◆ **DATA SUPPLIED**
· · ·

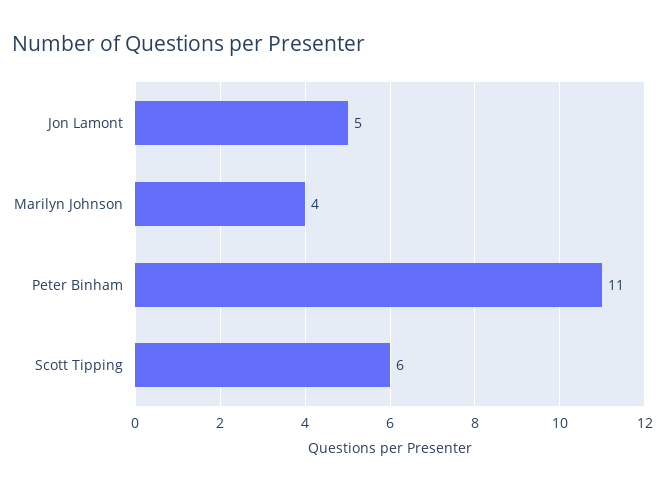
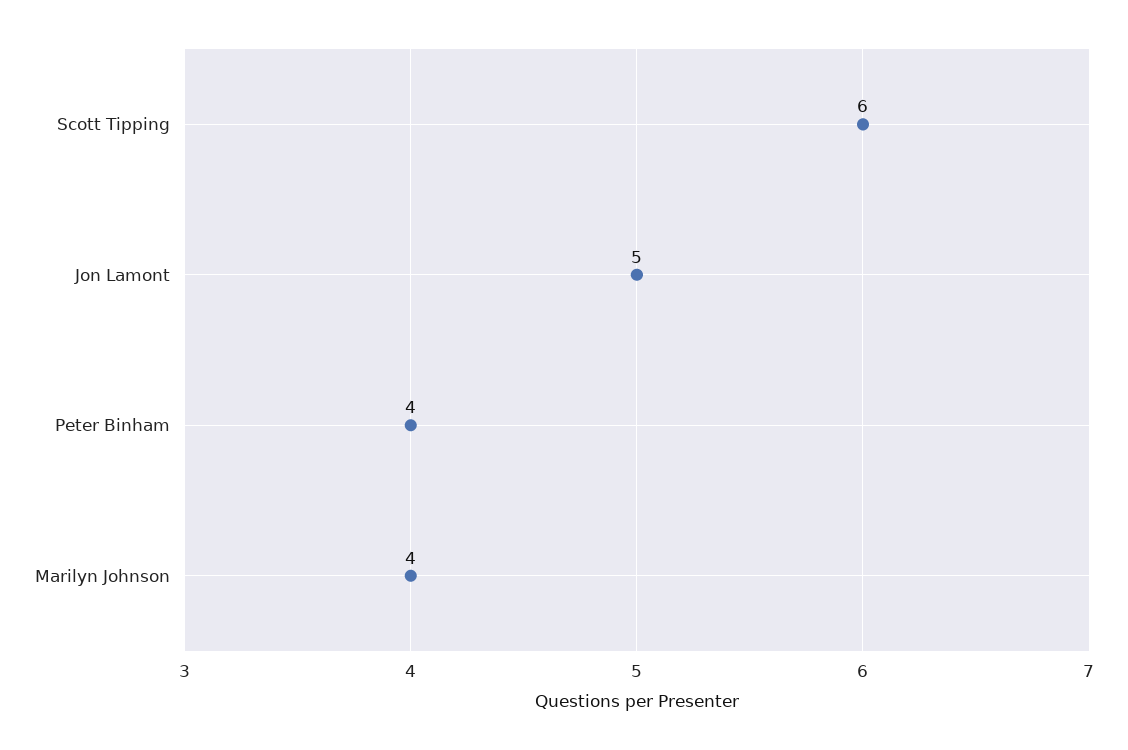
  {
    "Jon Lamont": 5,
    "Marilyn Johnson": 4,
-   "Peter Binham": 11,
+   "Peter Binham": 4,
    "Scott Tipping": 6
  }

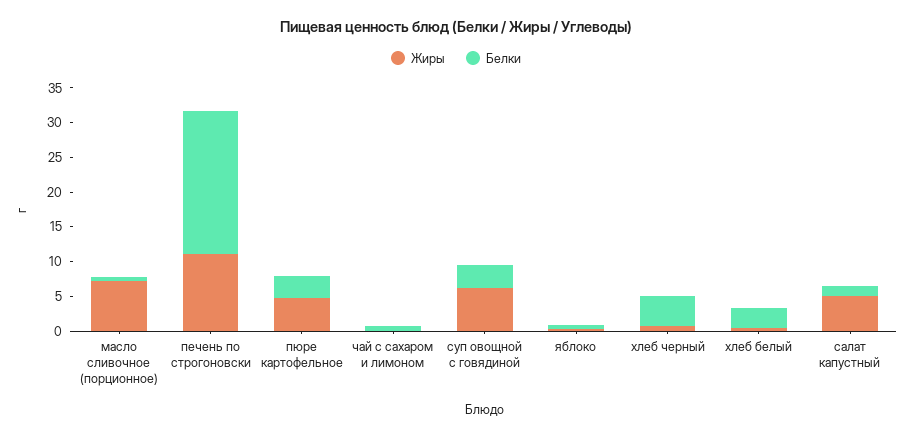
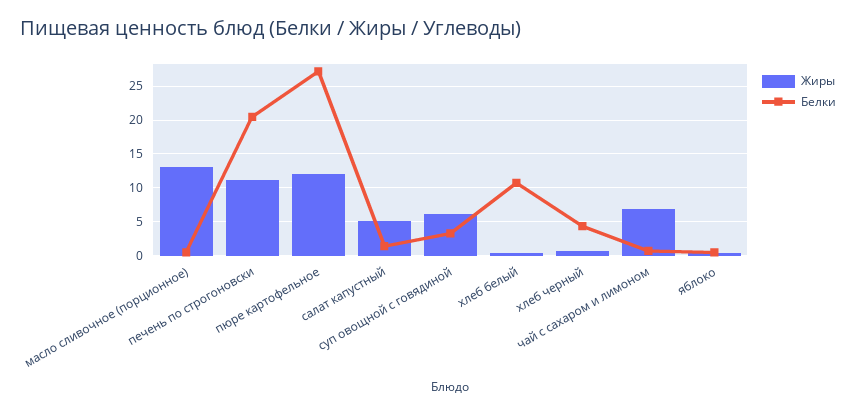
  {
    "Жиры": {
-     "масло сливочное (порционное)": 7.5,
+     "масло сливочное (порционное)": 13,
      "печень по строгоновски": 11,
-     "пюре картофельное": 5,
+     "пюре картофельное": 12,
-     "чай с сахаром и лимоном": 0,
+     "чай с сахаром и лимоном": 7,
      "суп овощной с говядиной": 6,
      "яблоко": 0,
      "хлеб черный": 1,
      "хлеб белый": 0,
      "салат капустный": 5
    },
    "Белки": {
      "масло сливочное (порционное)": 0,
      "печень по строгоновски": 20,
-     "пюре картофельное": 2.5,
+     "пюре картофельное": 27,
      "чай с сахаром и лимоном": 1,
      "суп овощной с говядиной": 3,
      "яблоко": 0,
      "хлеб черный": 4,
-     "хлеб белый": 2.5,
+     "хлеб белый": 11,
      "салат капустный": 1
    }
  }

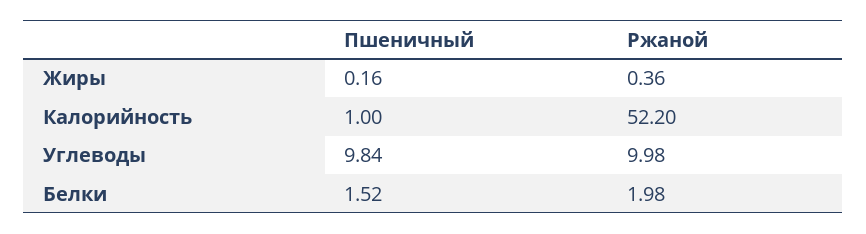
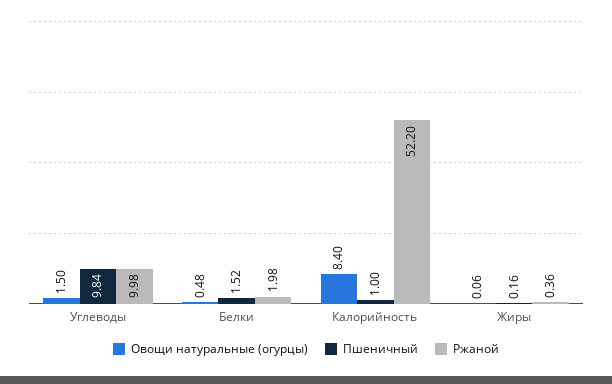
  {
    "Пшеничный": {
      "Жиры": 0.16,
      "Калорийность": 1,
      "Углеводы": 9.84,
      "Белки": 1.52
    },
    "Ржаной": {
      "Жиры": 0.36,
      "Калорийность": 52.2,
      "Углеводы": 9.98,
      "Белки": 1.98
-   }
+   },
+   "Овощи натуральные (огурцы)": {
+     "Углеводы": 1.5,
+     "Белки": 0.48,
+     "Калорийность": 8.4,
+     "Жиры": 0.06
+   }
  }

· · ·

◆ **WHAT TO DO**
Each line above that includes "капустный" should be shown.

◆ **RESULT OF THIS TASK**
      "салат капустный": 5
      "салат капустный": 1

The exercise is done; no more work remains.